* _TEXT SECTION_:
★ ★ ★

IV Reflections by Students and Mentors
Abstract Sixteen essays written by the students who participated in the PAGES 2011 Summer School are presented. They were written stimulated by the lectures and students' discussions during the Summer School. Their essays focus on issues observed at the interface between technology and society, such as risk/cost versus benefi rationality and irrationality, communication, and the role of nuclear engineers.
Keywords Students' essays • PAGES 2011 summer school • GoNERI • Interface between technology and society • Roles of engineers
Format for Students' Discussion at the Summer School
When the 2011 PAGES Summer School was organized, the central consideration was providing students with sufficient time and guidance for discussions. It was deemed crucial to make students' discussions integrative and free of stereotypical perceptions from their own fields.
Morning discussions spanned 30 min, and afternoon sessions included a 90-min “reflection and discussion” slot. In these latter sessions, discussants were designated to lead the discussion; three postdoctoral researchers, Dr. Mary Sunderland, Dr. Robert A. Borrelli, and Dr. Takuji Oda, took on this role, as well as contributing chapters to this book. They encouraged interaction among participants by proposing points to be explored and steering discussion as needed. Table 17.1 is the list of lectures and lecturers. Stemming from these lectures, students were encouraged to join in discussion with their fellow students and lecturers.
Table 17.1 List of lecture(r)s at PAGES 2011 Summer School and questions provided by lecturers
Scientific analysis of radiation contamination at the area around the FukushimaDaiichi Nuclear Power Station, Prof. Satoru Tanaka (Univ. of Tokyo)
1. How can we improve the transmission of information?
2. How can we accelerate decontamination outside of the reactors site and people's returning home?
Physics of Fukushima damaged reactors and its preliminary lessons, Prof. Naoyuki Takaki (Tokai Univ., Japan)
1. How serious is the consequence of Fukushima accident? Consider from various views, such as the number of deaths; health risk for current and future generations; fears and inconvenience imposed on the public; impact on economy, etc. Is it unacceptable even if benefit (energy) derived from it is considered?
2. If society allows continuous use of nuclear, what attributes should a nuclear system in the new era have? Give a concrete image/concept of such a new nuclear system (e.g., reactor plant and its fuel cycle)
Radiation safety regulation under emergency condition, Prof. Toshiso Kosako (Univ. of Tokyo)
1. What do we think about the emergency workers dose limit? (Cf. Japanese regulation: 100 mSv, changed to 250 mSv in this period) What happened to the remediators' working conditions when dose limits are exceeded while working on emergency tasks?
2. What do you think about evacuation for the general public under a nuclear emergency situation? (Cf. Japanese regulation: 10 km as a typical evacuation zone) What kind of arrangement is possible after using SPEEDI code? The arranged area should be circle or fan-shape?
3. What is the main reason for administration of iodine pills to children? (Japanese regulation: about 40 mg for children)
4. What kind of arrangement is effective for making surface contamination maps? Use only radiation monitoring?
5. What do you think about the radiation level for school playgrounds? What is your idea for a dose rate guideline?
6. Is it possible to remove contaminated soil by slicing off 5 cm for the decontamination of radionuclide in all areas of Fukushima prefecture?

★ ★ ★

* _GIVEN RECORDS_:
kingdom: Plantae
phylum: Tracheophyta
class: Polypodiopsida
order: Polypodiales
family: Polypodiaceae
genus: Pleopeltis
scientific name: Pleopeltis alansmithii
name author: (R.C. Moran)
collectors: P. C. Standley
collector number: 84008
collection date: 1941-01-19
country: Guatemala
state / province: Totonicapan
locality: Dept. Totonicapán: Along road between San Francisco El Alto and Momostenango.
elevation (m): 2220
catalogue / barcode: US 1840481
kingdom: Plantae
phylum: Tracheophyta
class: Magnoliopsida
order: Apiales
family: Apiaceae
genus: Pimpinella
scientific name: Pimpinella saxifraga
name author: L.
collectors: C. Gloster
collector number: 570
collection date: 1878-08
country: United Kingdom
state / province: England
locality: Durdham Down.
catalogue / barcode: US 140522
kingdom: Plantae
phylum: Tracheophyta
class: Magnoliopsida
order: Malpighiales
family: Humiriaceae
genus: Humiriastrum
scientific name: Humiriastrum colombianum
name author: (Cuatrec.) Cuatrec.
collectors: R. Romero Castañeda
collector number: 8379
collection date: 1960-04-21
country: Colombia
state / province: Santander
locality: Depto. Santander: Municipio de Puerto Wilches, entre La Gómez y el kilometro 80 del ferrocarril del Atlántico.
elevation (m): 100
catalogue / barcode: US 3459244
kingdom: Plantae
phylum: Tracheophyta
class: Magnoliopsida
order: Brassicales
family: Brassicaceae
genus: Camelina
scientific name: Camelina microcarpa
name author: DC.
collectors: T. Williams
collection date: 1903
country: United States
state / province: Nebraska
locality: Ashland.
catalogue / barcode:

★ ★ ★

* _GOAL 1_: Reproduce the PAGES 2011 Summer School text from "2. How can we" up to and including "it is considered?".
* _GOAL 2_: According to the PAGES 2011 Summer School text, who served as discussants in the afternoon reflection and discussion sessions?

* _TASK RESULT 1_:
2. How can we accelerate decontamination outside of the reactors site and people's returning home?
Physics of Fukushima damaged reactors and its preliminary lessons, Prof. Naoyuki Takaki (Tokai Univ., Japan)
1. How serious is the consequence of Fukushima accident? Consider from various views, such as the number of deaths; health risk for current and future generations; fears and inconvenience imposed on the public; impact on economy, etc. Is it unacceptable even if benefit (energy) derived from it is considered?

* _TASK RESULT 2_: Three postdoctoral researchers: Dr. Mary Sunderland, Dr. Robert A. Borrelli, and Dr. Takuji Oda.